[Transcribed page contents]
#####
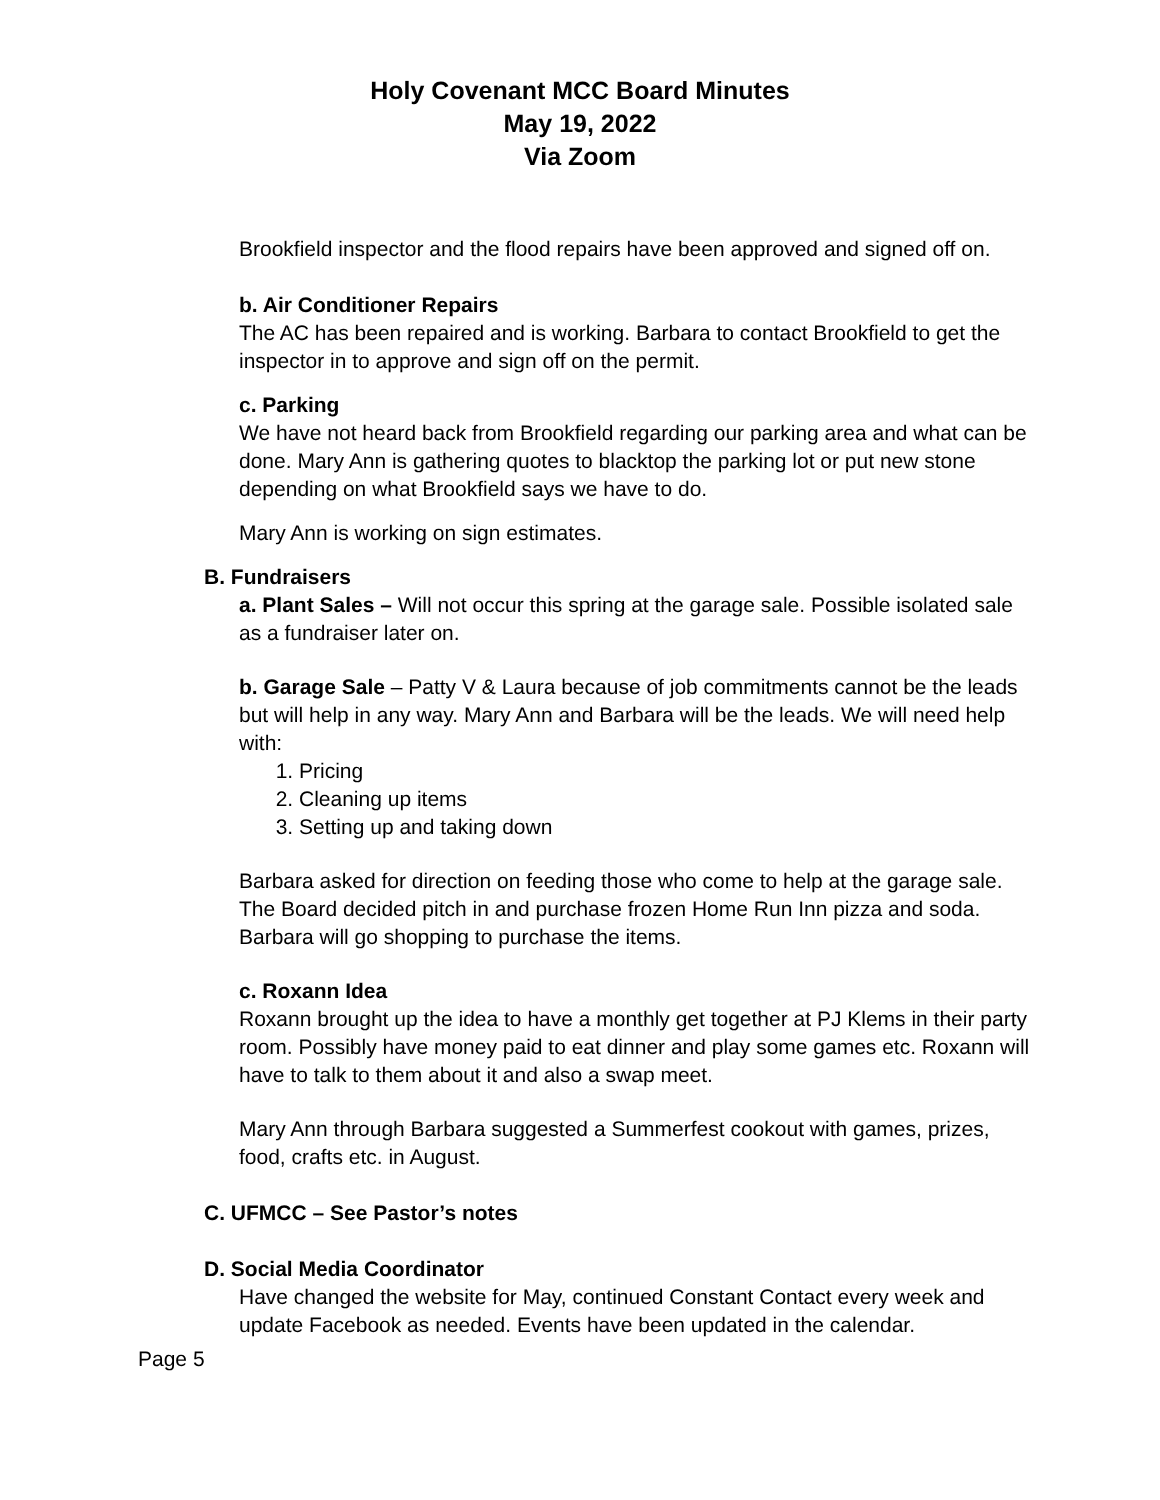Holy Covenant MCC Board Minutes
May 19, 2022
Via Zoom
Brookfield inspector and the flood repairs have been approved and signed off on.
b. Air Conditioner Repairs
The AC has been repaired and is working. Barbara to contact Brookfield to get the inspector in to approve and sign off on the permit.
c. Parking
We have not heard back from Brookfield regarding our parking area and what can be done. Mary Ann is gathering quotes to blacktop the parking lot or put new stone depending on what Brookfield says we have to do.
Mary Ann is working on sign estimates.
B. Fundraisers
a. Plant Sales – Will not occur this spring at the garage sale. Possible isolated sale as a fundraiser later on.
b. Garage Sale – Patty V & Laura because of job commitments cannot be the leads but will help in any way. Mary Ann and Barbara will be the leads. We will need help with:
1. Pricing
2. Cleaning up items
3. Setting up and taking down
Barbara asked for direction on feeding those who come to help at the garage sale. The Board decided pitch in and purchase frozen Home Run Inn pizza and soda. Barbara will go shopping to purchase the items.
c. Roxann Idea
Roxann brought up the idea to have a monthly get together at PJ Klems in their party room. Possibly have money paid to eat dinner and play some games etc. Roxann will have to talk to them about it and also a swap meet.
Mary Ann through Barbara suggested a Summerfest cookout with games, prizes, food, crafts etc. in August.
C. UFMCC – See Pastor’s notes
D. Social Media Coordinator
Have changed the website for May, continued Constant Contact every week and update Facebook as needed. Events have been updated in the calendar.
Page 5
#####
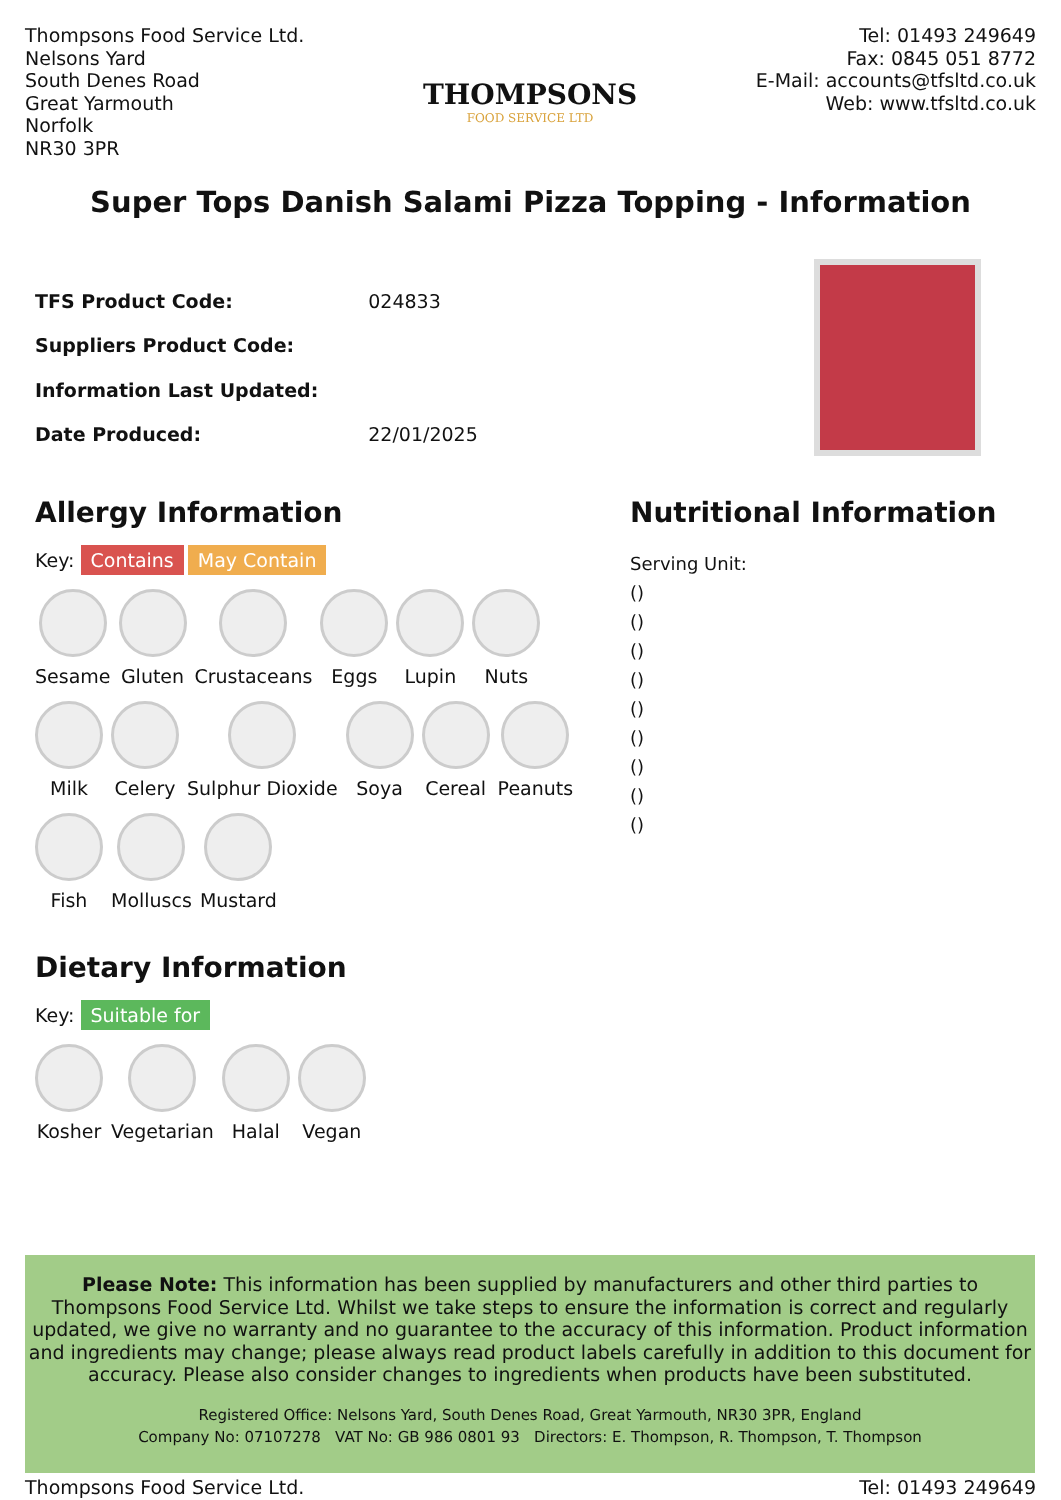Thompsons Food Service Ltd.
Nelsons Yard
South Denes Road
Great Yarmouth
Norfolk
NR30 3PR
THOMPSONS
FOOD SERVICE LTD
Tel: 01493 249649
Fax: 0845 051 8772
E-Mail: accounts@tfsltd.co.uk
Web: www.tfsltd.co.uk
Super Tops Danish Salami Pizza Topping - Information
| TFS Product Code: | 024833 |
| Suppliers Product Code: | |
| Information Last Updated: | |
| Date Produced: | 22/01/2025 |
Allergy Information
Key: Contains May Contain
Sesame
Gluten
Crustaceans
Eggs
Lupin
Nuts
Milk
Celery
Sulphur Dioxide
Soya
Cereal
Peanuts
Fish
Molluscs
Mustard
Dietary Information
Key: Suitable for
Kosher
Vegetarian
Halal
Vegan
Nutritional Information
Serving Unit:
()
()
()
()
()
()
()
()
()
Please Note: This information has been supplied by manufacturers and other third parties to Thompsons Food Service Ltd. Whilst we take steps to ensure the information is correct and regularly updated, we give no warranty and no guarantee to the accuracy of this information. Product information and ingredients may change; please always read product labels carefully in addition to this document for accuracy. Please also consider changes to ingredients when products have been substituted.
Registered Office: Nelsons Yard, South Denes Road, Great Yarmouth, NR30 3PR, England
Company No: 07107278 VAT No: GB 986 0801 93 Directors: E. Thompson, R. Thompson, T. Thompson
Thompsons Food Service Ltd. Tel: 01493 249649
#####
Reproduce every line above containing "Code".

| TFS Product Code: | 024833 |
| Suppliers Product Code: | |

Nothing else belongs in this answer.